## ASSIGNMENT
The required output is every entry below, copied exactly.

## GIVEN INFORMATION
=======

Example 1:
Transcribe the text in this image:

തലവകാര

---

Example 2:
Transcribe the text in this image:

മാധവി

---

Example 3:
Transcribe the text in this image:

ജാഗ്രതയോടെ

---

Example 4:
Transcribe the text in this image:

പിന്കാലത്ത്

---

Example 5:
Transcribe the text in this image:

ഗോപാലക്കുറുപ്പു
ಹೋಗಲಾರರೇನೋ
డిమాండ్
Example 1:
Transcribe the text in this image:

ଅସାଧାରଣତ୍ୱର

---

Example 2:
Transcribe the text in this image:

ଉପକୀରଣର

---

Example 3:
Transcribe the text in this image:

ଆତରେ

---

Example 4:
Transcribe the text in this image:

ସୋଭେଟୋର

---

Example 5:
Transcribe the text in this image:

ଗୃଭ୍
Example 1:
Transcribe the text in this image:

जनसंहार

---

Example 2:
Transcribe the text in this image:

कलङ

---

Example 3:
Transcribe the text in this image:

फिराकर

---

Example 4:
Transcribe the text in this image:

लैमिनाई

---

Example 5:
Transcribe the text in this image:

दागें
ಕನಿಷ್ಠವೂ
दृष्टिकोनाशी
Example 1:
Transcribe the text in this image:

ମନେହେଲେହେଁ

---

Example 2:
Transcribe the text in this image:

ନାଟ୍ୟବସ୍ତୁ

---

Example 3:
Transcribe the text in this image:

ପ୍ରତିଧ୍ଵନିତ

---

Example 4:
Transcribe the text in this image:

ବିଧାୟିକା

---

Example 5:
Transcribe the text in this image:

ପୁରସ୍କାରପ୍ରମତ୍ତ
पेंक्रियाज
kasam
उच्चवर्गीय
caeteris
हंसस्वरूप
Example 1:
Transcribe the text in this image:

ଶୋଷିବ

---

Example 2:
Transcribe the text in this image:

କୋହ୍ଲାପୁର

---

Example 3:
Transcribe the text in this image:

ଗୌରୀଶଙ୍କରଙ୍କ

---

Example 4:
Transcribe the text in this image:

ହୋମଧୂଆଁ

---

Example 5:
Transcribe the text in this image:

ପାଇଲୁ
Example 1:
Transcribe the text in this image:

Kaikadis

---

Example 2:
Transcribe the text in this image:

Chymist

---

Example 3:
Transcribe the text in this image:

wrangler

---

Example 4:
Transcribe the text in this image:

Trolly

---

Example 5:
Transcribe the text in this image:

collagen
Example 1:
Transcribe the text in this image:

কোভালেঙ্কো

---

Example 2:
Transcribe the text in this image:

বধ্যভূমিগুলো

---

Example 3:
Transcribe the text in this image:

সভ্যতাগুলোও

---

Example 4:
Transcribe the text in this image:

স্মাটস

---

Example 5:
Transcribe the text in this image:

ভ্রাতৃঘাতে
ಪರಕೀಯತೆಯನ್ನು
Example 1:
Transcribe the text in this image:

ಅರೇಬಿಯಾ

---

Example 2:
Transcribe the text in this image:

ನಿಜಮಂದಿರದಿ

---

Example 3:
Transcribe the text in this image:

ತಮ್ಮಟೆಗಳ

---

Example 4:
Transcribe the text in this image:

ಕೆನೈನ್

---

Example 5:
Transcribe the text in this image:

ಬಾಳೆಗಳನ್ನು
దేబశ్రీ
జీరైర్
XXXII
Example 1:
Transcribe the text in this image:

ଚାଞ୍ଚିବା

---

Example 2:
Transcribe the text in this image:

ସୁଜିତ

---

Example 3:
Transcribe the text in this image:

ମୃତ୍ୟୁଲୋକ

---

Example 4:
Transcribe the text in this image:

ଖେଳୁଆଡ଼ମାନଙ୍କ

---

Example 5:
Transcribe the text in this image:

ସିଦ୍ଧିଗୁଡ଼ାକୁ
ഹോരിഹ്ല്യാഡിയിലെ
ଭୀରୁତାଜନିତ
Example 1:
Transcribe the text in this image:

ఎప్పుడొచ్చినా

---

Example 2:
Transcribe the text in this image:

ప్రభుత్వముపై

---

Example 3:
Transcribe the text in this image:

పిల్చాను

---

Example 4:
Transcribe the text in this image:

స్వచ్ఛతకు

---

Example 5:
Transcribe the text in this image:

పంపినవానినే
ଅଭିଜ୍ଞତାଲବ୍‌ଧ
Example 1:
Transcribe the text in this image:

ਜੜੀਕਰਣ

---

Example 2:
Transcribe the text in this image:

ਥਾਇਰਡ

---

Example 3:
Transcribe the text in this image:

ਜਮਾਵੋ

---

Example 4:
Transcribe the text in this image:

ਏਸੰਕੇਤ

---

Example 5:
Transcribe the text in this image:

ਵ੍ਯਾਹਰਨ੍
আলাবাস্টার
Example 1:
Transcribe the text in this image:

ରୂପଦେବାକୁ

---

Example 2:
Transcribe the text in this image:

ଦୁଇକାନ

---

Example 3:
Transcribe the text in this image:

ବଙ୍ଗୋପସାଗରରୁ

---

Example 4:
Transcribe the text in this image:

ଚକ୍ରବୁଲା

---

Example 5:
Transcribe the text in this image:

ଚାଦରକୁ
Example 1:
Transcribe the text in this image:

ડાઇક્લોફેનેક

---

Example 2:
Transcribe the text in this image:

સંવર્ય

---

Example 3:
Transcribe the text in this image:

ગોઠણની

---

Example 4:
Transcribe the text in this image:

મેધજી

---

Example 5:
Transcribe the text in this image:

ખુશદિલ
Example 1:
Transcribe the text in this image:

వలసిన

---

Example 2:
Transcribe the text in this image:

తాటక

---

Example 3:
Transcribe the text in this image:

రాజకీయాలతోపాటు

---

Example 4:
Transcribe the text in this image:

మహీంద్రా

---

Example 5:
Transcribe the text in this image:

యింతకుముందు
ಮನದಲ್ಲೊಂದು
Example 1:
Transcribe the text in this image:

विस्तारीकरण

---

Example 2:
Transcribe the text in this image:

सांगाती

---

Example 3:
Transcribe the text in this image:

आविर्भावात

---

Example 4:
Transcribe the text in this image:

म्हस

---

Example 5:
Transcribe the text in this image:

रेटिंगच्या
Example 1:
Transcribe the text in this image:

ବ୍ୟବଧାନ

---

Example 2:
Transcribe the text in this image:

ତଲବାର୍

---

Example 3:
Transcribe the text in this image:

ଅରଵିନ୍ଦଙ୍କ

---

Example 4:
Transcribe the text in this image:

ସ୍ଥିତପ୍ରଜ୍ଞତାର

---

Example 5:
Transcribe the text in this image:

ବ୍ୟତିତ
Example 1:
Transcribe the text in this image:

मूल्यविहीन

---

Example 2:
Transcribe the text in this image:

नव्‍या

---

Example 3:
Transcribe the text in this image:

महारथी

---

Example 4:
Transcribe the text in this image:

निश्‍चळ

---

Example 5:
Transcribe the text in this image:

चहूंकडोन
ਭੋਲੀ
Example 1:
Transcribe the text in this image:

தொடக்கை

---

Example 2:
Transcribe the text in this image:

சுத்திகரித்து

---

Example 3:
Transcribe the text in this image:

=======

## FINAL ANSWER
Example 1:
Transcribe the text in this image:

തലവകാര

---

Example 2:
Transcribe the text in this image:

മാധവി

---

Example 3:
Transcribe the text in this image:

ജാഗ്രതയോടെ

---

Example 4:
Transcribe the text in this image:

പിന്കാലത്ത്

---

Example 5:
Transcribe the text in this image:

ഗോപാലക്കുറുപ്പു
ಹೋಗಲಾರರೇನೋ
డిమాండ్
Example 1:
Transcribe the text in this image:

ଅସାଧାରଣତ୍ୱର

---

Example 2:
Transcribe the text in this image:

ଉପକୀରଣର

---

Example 3:
Transcribe the text in this image:

ଆତରେ

---

Example 4:
Transcribe the text in this image:

ସୋଭେଟୋର

---

Example 5:
Transcribe the text in this image:

ଗୃଭ୍
Example 1:
Transcribe the text in this image:

जनसंहार

---

Example 2:
Transcribe the text in this image:

कलङ

---

Example 3:
Transcribe the text in this image:

फिराकर

---

Example 4:
Transcribe the text in this image:

लैमिनाई

---

Example 5:
Transcribe the text in this image:

दागें
ಕನಿಷ್ಠವೂ
दृष्टिकोनाशी
Example 1:
Transcribe the text in this image:

ମନେହେଲେହେଁ

---

Example 2:
Transcribe the text in this image:

ନାଟ୍ୟବସ୍ତୁ

---

Example 3:
Transcribe the text in this image:

ପ୍ରତିଧ୍ଵନିତ

---

Example 4:
Transcribe the text in this image:

ବିଧାୟିକା

---

Example 5:
Transcribe the text in this image:

ପୁରସ୍କାରପ୍ରମତ୍ତ
पेंक्रियाज
kasam
उच्चवर्गीय
caeteris
हंसस्वरूप
Example 1:
Transcribe the text in this image:

ଶୋଷିବ

---

Example 2:
Transcribe the text in this image:

କୋହ୍ଲାପୁର

---

Example 3:
Transcribe the text in this image:

ଗୌରୀଶଙ୍କରଙ୍କ

---

Example 4:
Transcribe the text in this image:

ହୋମଧୂଆଁ

---

Example 5:
Transcribe the text in this image:

ପାଇଲୁ
Example 1:
Transcribe the text in this image:

Kaikadis

---

Example 2:
Transcribe the text in this image:

Chymist

---

Example 3:
Transcribe the text in this image:

wrangler

---

Example 4:
Transcribe the text in this image:

Trolly

---

Example 5:
Transcribe the text in this image:

collagen
Example 1:
Transcribe the text in this image:

কোভালেঙ্কো

---

Example 2:
Transcribe the text in this image:

বধ্যভূমিগুলো

---

Example 3:
Transcribe the text in this image:

সভ্যতাগুলোও

---

Example 4:
Transcribe the text in this image:

স্মাটস

---

Example 5:
Transcribe the text in this image:

ভ্রাতৃঘাতে
ಪರಕೀಯತೆಯನ್ನು
Example 1:
Transcribe the text in this image:

ಅರೇಬಿಯಾ

---

Example 2:
Transcribe the text in this image:

ನಿಜಮಂದಿರದಿ

---

Example 3:
Transcribe the text in this image:

ತಮ್ಮಟೆಗಳ

---

Example 4:
Transcribe the text in this image:

ಕೆನೈನ್

---

Example 5:
Transcribe the text in this image:

ಬಾಳೆಗಳನ್ನು
దేబశ్రీ
జీరైర్
XXXII
Example 1:
Transcribe the text in this image:

ଚାଞ୍ଚିବା

---

Example 2:
Transcribe the text in this image:

ସୁଜିତ

---

Example 3:
Transcribe the text in this image:

ମୃତ୍ୟୁଲୋକ

---

Example 4:
Transcribe the text in this image:

ଖେଳୁଆଡ଼ମାନଙ୍କ

---

Example 5:
Transcribe the text in this image:

ସିଦ୍ଧିଗୁଡ଼ାକୁ
ഹോരിഹ്ല്യാഡിയിലെ
ଭୀରୁତାଜନିତ
Example 1:
Transcribe the text in this image:

ఎప్పుడొచ్చినా

---

Example 2:
Transcribe the text in this image:

ప్రభుత్వముపై

---

Example 3:
Transcribe the text in this image:

పిల్చాను

---

Example 4:
Transcribe the text in this image:

స్వచ్ఛతకు

---

Example 5:
Transcribe the text in this image:

పంపినవానినే
ଅଭିଜ୍ଞତାଲବ୍‌ଧ
Example 1:
Transcribe the text in this image:

ਜੜੀਕਰਣ

---

Example 2:
Transcribe the text in this image:

ਥਾਇਰਡ

---

Example 3:
Transcribe the text in this image:

ਜਮਾਵੋ

---

Example 4:
Transcribe the text in this image:

ਏਸੰਕੇਤ

---

Example 5:
Transcribe the text in this image:

ਵ੍ਯਾਹਰਨ੍
আলাবাস্টার
Example 1:
Transcribe the text in this image:

ରୂପଦେବାକୁ

---

Example 2:
Transcribe the text in this image:

ଦୁଇକାନ

---

Example 3:
Transcribe the text in this image:

ବଙ୍ଗୋପସାଗରରୁ

---

Example 4:
Transcribe the text in this image:

ଚକ୍ରବୁଲା

---

Example 5:
Transcribe the text in this image:

ଚାଦରକୁ
Example 1:
Transcribe the text in this image:

ડાઇક્લોફેનેક

---

Example 2:
Transcribe the text in this image:

સંવર્ય

---

Example 3:
Transcribe the text in this image:

ગોઠણની

---

Example 4:
Transcribe the text in this image:

મેધજી

---

Example 5:
Transcribe the text in this image:

ખુશદિલ
Example 1:
Transcribe the text in this image:

వలసిన

---

Example 2:
Transcribe the text in this image:

తాటక

---

Example 3:
Transcribe the text in this image:

రాజకీయాలతోపాటు

---

Example 4:
Transcribe the text in this image:

మహీంద్రా

---

Example 5:
Transcribe the text in this image:

యింతకుముందు
ಮನದಲ್ಲೊಂದು
Example 1:
Transcribe the text in this image:

विस्तारीकरण

---

Example 2:
Transcribe the text in this image:

सांगाती

---

Example 3:
Transcribe the text in this image:

आविर्भावात

---

Example 4:
Transcribe the text in this image:

म्हस

---

Example 5:
Transcribe the text in this image:

रेटिंगच्या
Example 1:
Transcribe the text in this image:

ବ୍ୟବଧାନ

---

Example 2:
Transcribe the text in this image:

ତଲବାର୍

---

Example 3:
Transcribe the text in this image:

ଅରଵିନ୍ଦଙ୍କ

---

Example 4:
Transcribe the text in this image:

ସ୍ଥିତପ୍ରଜ୍ଞତାର

---

Example 5:
Transcribe the text in this image:

ବ୍ୟତିତ
Example 1:
Transcribe the text in this image:

मूल्यविहीन

---

Example 2:
Transcribe the text in this image:

नव्‍या

---

Example 3:
Transcribe the text in this image:

महारथी

---

Example 4:
Transcribe the text in this image:

निश्‍चळ

---

Example 5:
Transcribe the text in this image:

चहूंकडोन
ਭੋਲੀ
Example 1:
Transcribe the text in this image:

தொடக்கை

---

Example 2:
Transcribe the text in this image:

சுத்திகரித்து

---

Example 3:
Transcribe the text in this image:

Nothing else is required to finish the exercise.